Fecal polyamines (putrescine, spermidine, and spermine) were quantified by a LC-MS/MS according to a protocol proposed by Xiong et al.58. Briefly, after derivatization using N-(9-fluorenylmeth-oxycarbonyloxy) succinimide, polyamines were analyzed with LC-MS/MS, which was composed of an Agilent 1200 infinity LC coupled with an Agilent 6430 Triple Quadrupole LC/MS System (Agilent Technologies). 1,6-diaminohexane was used as an internal standard. The precisions for all polyamine quantifications were less than 4.9% RSD.

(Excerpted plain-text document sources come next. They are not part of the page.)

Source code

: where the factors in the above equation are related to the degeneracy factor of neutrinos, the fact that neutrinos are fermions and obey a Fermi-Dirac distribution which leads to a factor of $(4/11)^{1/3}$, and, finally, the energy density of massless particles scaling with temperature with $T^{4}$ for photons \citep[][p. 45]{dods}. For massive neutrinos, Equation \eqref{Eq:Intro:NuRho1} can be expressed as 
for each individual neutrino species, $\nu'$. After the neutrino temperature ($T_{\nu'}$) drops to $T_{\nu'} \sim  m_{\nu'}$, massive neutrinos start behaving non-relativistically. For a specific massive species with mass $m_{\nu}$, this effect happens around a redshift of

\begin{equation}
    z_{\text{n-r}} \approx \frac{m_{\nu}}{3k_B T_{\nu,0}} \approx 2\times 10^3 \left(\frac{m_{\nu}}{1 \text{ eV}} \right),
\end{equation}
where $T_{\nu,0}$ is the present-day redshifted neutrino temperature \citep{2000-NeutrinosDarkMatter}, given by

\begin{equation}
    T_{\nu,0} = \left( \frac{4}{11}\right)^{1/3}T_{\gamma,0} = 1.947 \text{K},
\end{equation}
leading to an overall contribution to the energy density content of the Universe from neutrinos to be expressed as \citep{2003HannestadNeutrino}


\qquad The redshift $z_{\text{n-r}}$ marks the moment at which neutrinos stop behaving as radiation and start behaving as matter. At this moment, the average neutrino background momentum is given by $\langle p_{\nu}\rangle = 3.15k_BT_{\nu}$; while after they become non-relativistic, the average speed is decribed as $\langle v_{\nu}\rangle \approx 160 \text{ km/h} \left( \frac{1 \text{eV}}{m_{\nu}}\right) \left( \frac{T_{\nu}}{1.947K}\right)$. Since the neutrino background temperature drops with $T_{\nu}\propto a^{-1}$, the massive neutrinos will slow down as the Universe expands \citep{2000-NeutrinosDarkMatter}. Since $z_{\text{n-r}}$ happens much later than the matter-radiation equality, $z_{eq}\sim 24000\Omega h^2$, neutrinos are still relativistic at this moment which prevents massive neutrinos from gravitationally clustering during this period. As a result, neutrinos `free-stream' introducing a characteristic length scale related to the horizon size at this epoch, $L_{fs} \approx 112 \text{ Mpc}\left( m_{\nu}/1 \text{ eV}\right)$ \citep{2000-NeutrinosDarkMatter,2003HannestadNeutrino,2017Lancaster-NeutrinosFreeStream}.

Fractional CPM contributed by each bacterium for each EC number

In order to examine the bacterial origins of nine significantly decreased EC numbers in “riboflavin metabolism” and “biotin metabolism”, we calculated a fractional CPM contributed by each bacterium for each EC number. For each bacterium for each EC number, the median of fractional CPMs in controls was subtracted from the median of fractional CPMs in PD to calculate ΔfCPM. We assumed that a bacterium with the most negative ΔfCPM mostly accounted for the decreased EC number in a specific dataset. For each bacterium in each EC number, ΔfCPMs were averaged in the six datasets. For each EC number, the averaged ΔfCPMs were sorted in ascending order and the top five bacteria were selected.

Statistical analysis

Relative abundances of intestinal bacteria were analyzed by the Wilcoxon rank sum test for unmatched pairs with the mannwhitneyu functionality of scipy.stat on Python 3.11.2. In multiple comparison analyses, we set three different thresholds. In the meta-analysis of EC numbers, the significance threshold for p-value after Bonferroni correction was set to less than 0.05 for both FEM and REM and the significance threshold of I2 was set to less than 40%. In the meta-analyses of taxa and CAZymes, the significance threshold for q-value by Benjamini–Hochberg method was set to less than 0.05 for both FEM and REM. In confounding factor analysis, the significance threshold for q-values by Benjamini–Hochberg method was set to less than 0.05.